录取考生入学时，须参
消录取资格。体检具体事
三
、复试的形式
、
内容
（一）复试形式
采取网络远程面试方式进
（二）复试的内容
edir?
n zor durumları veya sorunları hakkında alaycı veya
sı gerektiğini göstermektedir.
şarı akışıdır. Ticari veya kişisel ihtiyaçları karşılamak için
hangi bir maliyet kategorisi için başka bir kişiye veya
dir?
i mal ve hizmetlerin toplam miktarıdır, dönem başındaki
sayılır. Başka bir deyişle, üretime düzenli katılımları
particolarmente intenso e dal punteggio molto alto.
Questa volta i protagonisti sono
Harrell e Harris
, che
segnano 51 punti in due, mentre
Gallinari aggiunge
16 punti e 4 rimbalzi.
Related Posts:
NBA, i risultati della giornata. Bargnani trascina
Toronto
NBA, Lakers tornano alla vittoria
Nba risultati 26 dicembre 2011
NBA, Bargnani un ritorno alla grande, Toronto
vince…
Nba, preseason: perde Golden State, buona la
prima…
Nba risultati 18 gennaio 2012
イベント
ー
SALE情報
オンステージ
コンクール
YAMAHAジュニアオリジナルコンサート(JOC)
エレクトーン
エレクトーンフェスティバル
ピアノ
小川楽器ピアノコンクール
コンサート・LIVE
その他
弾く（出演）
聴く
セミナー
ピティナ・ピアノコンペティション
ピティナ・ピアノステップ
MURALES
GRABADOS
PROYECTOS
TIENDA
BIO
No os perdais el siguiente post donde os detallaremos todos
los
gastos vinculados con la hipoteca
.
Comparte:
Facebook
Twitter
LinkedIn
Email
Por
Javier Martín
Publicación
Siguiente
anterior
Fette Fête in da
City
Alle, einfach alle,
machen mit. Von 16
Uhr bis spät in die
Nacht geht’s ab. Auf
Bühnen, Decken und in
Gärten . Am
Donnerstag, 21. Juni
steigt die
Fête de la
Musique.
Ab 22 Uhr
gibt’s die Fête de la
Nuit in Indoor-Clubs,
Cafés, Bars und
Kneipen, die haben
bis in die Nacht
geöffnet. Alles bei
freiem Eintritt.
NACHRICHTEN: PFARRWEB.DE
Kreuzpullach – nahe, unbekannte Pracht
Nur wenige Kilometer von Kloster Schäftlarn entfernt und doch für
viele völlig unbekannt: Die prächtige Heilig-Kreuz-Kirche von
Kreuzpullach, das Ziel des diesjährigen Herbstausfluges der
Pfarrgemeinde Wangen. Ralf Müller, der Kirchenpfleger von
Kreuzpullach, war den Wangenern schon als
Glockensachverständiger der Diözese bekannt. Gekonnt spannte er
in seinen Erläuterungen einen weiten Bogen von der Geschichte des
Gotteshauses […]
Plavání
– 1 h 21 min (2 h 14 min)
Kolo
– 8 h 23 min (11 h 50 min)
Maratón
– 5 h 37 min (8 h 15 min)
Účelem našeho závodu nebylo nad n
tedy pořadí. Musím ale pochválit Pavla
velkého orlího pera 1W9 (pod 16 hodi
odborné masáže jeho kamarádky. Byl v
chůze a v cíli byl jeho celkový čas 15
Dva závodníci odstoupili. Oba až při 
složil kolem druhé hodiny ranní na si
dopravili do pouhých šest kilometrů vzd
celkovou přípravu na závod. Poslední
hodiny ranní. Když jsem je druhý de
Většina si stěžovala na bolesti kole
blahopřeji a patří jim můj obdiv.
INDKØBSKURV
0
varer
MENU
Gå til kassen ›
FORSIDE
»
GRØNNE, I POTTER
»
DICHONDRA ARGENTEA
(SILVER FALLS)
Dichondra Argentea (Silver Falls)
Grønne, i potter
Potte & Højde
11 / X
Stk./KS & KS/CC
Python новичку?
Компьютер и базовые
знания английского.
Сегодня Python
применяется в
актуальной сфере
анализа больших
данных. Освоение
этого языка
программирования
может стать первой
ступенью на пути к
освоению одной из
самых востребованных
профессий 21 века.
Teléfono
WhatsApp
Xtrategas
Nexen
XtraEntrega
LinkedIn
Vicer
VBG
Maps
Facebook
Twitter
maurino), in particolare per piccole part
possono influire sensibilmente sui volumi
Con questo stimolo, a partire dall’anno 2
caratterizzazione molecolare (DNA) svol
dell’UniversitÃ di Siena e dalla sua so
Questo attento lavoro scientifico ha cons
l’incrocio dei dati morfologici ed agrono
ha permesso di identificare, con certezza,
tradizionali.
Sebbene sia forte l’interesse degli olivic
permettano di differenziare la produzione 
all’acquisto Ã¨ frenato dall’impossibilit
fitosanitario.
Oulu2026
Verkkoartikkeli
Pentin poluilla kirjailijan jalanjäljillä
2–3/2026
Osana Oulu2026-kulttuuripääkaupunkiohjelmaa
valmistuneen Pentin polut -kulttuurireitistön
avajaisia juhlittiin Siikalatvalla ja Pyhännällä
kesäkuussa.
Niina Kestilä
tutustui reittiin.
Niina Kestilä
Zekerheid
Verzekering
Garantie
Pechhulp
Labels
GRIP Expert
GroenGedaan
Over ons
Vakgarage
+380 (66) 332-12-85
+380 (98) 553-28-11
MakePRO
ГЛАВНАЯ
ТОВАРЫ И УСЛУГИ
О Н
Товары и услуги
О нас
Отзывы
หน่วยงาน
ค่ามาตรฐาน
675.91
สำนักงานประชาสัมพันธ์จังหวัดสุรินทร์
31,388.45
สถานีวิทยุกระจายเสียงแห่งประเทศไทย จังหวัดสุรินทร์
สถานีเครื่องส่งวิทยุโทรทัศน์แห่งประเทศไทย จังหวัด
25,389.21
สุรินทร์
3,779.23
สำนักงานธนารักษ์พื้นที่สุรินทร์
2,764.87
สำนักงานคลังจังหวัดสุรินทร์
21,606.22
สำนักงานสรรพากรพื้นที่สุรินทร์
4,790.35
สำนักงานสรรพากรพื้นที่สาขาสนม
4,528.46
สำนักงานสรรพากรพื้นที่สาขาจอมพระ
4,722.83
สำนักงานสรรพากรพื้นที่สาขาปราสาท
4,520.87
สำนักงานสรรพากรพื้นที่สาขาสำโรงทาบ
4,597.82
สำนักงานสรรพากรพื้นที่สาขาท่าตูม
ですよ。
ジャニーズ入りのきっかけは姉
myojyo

## YOUR TASK
Please reproduce every line of the records above with no changes, keeping the same order.

## TASK ANSWER
录取考生入学时，须参
消录取资格。体检具体事
三
、复试的形式
、
内容
（一）复试形式
采取网络远程面试方式进
（二）复试的内容
edir?
n zor durumları veya sorunları hakkında alaycı veya
sı gerektiğini göstermektedir.
şarı akışıdır. Ticari veya kişisel ihtiyaçları karşılamak için
hangi bir maliyet kategorisi için başka bir kişiye veya
dir?
i mal ve hizmetlerin toplam miktarıdır, dönem başındaki
sayılır. Başka bir deyişle, üretime düzenli katılımları
particolarmente intenso e dal punteggio molto alto.
Questa volta i protagonisti sono
Harrell e Harris
, che
segnano 51 punti in due, mentre
Gallinari aggiunge
16 punti e 4 rimbalzi.
Related Posts:
NBA, i risultati della giornata. Bargnani trascina
Toronto
NBA, Lakers tornano alla vittoria
Nba risultati 26 dicembre 2011
NBA, Bargnani un ritorno alla grande, Toronto
vince…
Nba, preseason: perde Golden State, buona la
prima…
Nba risultati 18 gennaio 2012
イベント
ー
SALE情報
オンステージ
コンクール
YAMAHAジュニアオリジナルコンサート(JOC)
エレクトーン
エレクトーンフェスティバル
ピアノ
小川楽器ピアノコンクール
コンサート・LIVE
その他
弾く（出演）
聴く
セミナー
ピティナ・ピアノコンペティション
ピティナ・ピアノステップ
MURALES
GRABADOS
PROYECTOS
TIENDA
BIO
No os perdais el siguiente post donde os detallaremos todos
los
gastos vinculados con la hipoteca
.
Comparte:
Facebook
Twitter
LinkedIn
Email
Por
Javier Martín
Publicación
Siguiente
anterior
Fette Fête in da
City
Alle, einfach alle,
machen mit. Von 16
Uhr bis spät in die
Nacht geht’s ab. Auf
Bühnen, Decken und in
Gärten . Am
Donnerstag, 21. Juni
steigt die
Fête de la
Musique.
Ab 22 Uhr
gibt’s die Fête de la
Nuit in Indoor-Clubs,
Cafés, Bars und
Kneipen, die haben
bis in die Nacht
geöffnet. Alles bei
freiem Eintritt.
NACHRICHTEN: PFARRWEB.DE
Kreuzpullach – nahe, unbekannte Pracht
Nur wenige Kilometer von Kloster Schäftlarn entfernt und doch für
viele völlig unbekannt: Die prächtige Heilig-Kreuz-Kirche von
Kreuzpullach, das Ziel des diesjährigen Herbstausfluges der
Pfarrgemeinde Wangen. Ralf Müller, der Kirchenpfleger von
Kreuzpullach, war den Wangenern schon als
Glockensachverständiger der Diözese bekannt. Gekonnt spannte er
in seinen Erläuterungen einen weiten Bogen von der Geschichte des
Gotteshauses […]
Plavání
– 1 h 21 min (2 h 14 min)
Kolo
– 8 h 23 min (11 h 50 min)
Maratón
– 5 h 37 min (8 h 15 min)
Účelem našeho závodu nebylo nad n
tedy pořadí. Musím ale pochválit Pavla
velkého orlího pera 1W9 (pod 16 hodi
odborné masáže jeho kamarádky. Byl v
chůze a v cíli byl jeho celkový čas 15
Dva závodníci odstoupili. Oba až při 
složil kolem druhé hodiny ranní na si
dopravili do pouhých šest kilometrů vzd
celkovou přípravu na závod. Poslední
hodiny ranní. Když jsem je druhý de
Většina si stěžovala na bolesti kole
blahopřeji a patří jim můj obdiv.
INDKØBSKURV
0
varer
MENU
Gå til kassen ›
FORSIDE
»
GRØNNE, I POTTER
»
DICHONDRA ARGENTEA
(SILVER FALLS)
Dichondra Argentea (Silver Falls)
Grønne, i potter
Potte & Højde
11 / X
Stk./KS & KS/CC
Python новичку?
Компьютер и базовые
знания английского.
Сегодня Python
применяется в
актуальной сфере
анализа больших
данных. Освоение
этого языка
программирования
может стать первой
ступенью на пути к
освоению одной из
самых востребованных
профессий 21 века.
Teléfono
WhatsApp
Xtrategas
Nexen
XtraEntrega
LinkedIn
Vicer
VBG
Maps
Facebook
Twitter
maurino), in particolare per piccole part
possono influire sensibilmente sui volumi
Con questo stimolo, a partire dall’anno 2
caratterizzazione molecolare (DNA) svol
dell’UniversitÃ di Siena e dalla sua so
Questo attento lavoro scientifico ha cons
l’incrocio dei dati morfologici ed agrono
ha permesso di identificare, con certezza,
tradizionali.
Sebbene sia forte l’interesse degli olivic
permettano di differenziare la produzione 
all’acquisto Ã¨ frenato dall’impossibilit
fitosanitario.
Oulu2026
Verkkoartikkeli
Pentin poluilla kirjailijan jalanjäljillä
2–3/2026
Osana Oulu2026-kulttuuripääkaupunkiohjelmaa
valmistuneen Pentin polut -kulttuurireitistön
avajaisia juhlittiin Siikalatvalla ja Pyhännällä
kesäkuussa.
Niina Kestilä
tutustui reittiin.
Niina Kestilä
Zekerheid
Verzekering
Garantie
Pechhulp
Labels
GRIP Expert
GroenGedaan
Over ons
Vakgarage
+380 (66) 332-12-85
+380 (98) 553-28-11
MakePRO
ГЛАВНАЯ
ТОВАРЫ И УСЛУГИ
О Н
Товары и услуги
О нас
Отзывы
หน่วยงาน
ค่ามาตรฐาน
675.91
สำนักงานประชาสัมพันธ์จังหวัดสุรินทร์
31,388.45
สถานีวิทยุกระจายเสียงแห่งประเทศไทย จังหวัดสุรินทร์
สถานีเครื่องส่งวิทยุโทรทัศน์แห่งประเทศไทย จังหวัด
25,389.21
สุรินทร์
3,779.23
สำนักงานธนารักษ์พื้นที่สุรินทร์
2,764.87
สำนักงานคลังจังหวัดสุรินทร์
21,606.22
สำนักงานสรรพากรพื้นที่สุรินทร์
4,790.35
สำนักงานสรรพากรพื้นที่สาขาสนม
4,528.46
สำนักงานสรรพากรพื้นที่สาขาจอมพระ
4,722.83
สำนักงานสรรพากรพื้นที่สาขาปราสาท
4,520.87
สำนักงานสรรพากรพื้นที่สาขาสำโรงทาบ
4,597.82
สำนักงานสรรพากรพื้นที่สาขาท่าตูม
ですよ。
ジャニーズ入りのきっかけは姉
myojyo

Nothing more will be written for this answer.